Extract:

▼

EditAR: Unified Conditional Generation with Autoregressive Models (2501.04699v1)

Published 8 Jan 2025 in cs.CV

Abstract: Recent progress in controllable image generation and editing is largely driven by diffusion-based methods. Although diffusion models perform exceptionally well in specific tasks with tailored designs, establishing a unified model is still challenging. In contrast, autoregressive models inherently feature a unified tokenized representation, which simplifies the creation of a single foundational model for various tasks. In this work, we propose EditAR, a single unified autoregressive framework for a variety of conditional image generation tasks, e.g., image editing, depth-to-image, edge-to-image, segmentation-to-image. The model takes both images and instructions as inputs, and predicts the edited images tokens in a vanilla next-token paradigm. To enhance the text-to-image alignment, we further propose to distill the knowledge from foundation models into the autoregressive modeling process. We evaluate its effectiveness across diverse tasks on established benchmarks, showing competitive performance to various state-of-the-art task-specific methods. Project page: https://jitengmu.github.io/EditAR/

Collections

Sign up for free to add this paper to one or more collections.

Sign Up

Summary

The paper presents a unified autoregressive framework that consolidates diverse image editing and translation tasks into one model.
It leverages a tokenized representation with VQ-Autoencoder, text encoders, and a transformer to perform conditional image generation.
The integration of a distillation loss and classifier-free guidance significantly enhances semantic alignment and image quality.

▲

Data block:

▼

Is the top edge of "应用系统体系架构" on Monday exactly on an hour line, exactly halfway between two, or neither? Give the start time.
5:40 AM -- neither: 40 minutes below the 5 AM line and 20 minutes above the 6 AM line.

▲

Prompt 1: From the EditAR paper page, pull out the stretch from "The paper presents" through "conditional image generation.".
Prompt 2:
Answer these questions about the EditAR paper page:
(a) On what date was the paper published?
(b) In what paradigm does the model predict the edited image tokens?
(c) According to the summary, which autoencoder does the framework use for its tokenized representation?

Task result 1:
The paper presents a unified autoregressive framework that consolidates diverse image editing and translation tasks into one model.
It leverages a tokenized representation with VQ-Autoencoder, text encoders, and a transformer to perform conditional image generation.

Task result 2:
(a) 8 Jan 2025
(b) A vanilla next-token paradigm
(c) A VQ-Autoencoder